No-one knows a city like the people who live there - so who better to relate the history of Paris than its inhabitants through the ages? Taking us from 1750 to the new millennium, Graham Robb's Parisians is at once a book to read from cover to cover, to lose yourself in, to dip in and out of at leisure, and a book to return to again and again - rather like the city itself, in fact.

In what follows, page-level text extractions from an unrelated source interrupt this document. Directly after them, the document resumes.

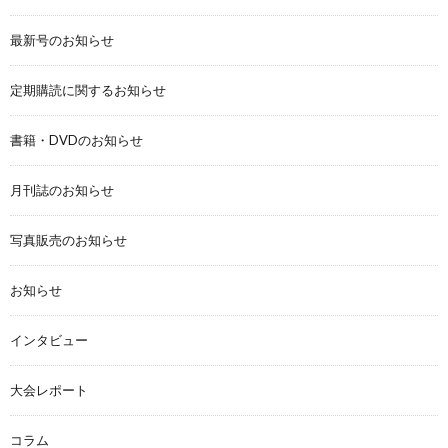
最新号のお知らせ
定期購読に関するお知らせ
書籍・DVDのお知らせ
月刊誌のお知らせ
写真販売のお知らせ
お知らせ
インタビュー
大会レポート
コラム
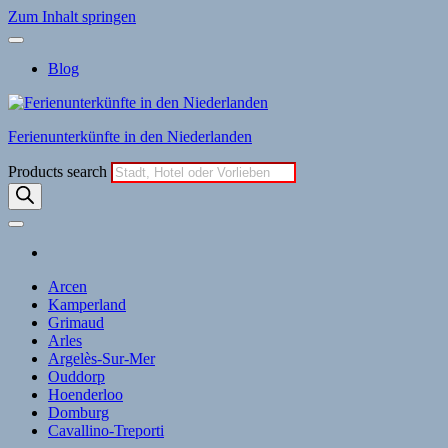
Zum Inhalt springen
Blog
Ferienunterkünfte in den Niederlanden
Products search
Arcen
Kamperland
Grimaud
Arles
Argelès-Sur-Mer
Ouddorp
Hoenderloo
Domburg
Cavallino-Treporti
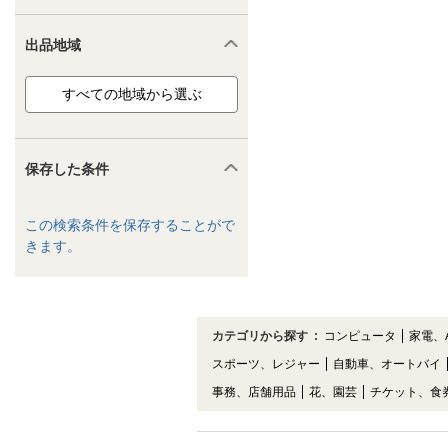
出品地域
保存した条件
この検索条件を保存することがで
きます。
カテゴリから探す
:
コンピュータ
家電、
スポーツ、レジャー
自動車、オートバイ
事務、店舗用品
花、園芸
チケット、食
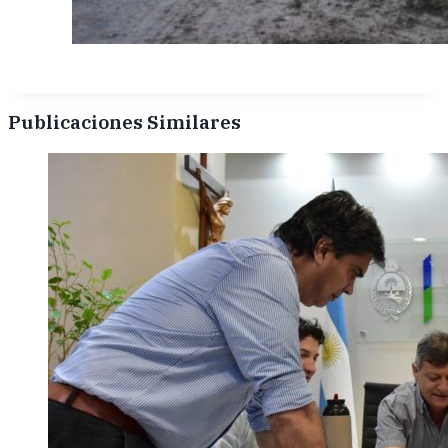
Publicaciones Similares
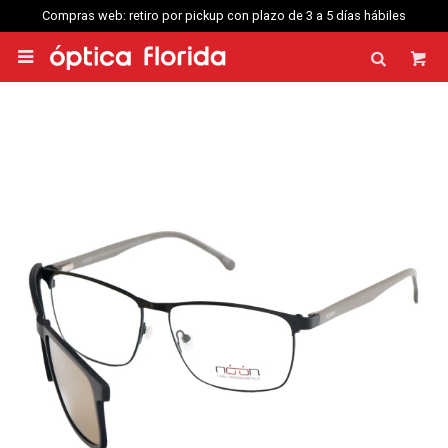
Compras web: retiro por pickup con plazo de 3 a 5 días hábiles


'A collection of true stories, culled from Robb's insatiable historical reading and lit by his imagination...So richly pleasurable that you feel it might emit a warm glow if you left it in a dark room' - John Carey, Book of the Week, Sunday Times
'This book is the sort of triumph that we have no right to expect to come from anyone in the steady way that Robb's masterly books come from him' - Philip Hensher, Daily Telegraph
'As Parisian and as bracing as a freshly mixed Pernod and water' - New York Times
Author
About Graham Robb
Graham Robb was born in Manchester in 1958 and is a former fellow of Exeter College, Oxford. He has published widely on French literature and history, including a biographies of Victor Hugo (which won the Royal Society of Literature Heinemann Award and the Whitbread Biography Award in 1997) and Rimbaud (shortlisted for the Samuel Johnson Prize in 2000). The Discovery of France won both the Duff Cooper and Royal Society of Literature Ondaatje Prizes. His most recent book, Parisians: An Adventure History of Paris, was a Sunday Times Top Ten Bestseller. He lives in Cumbria.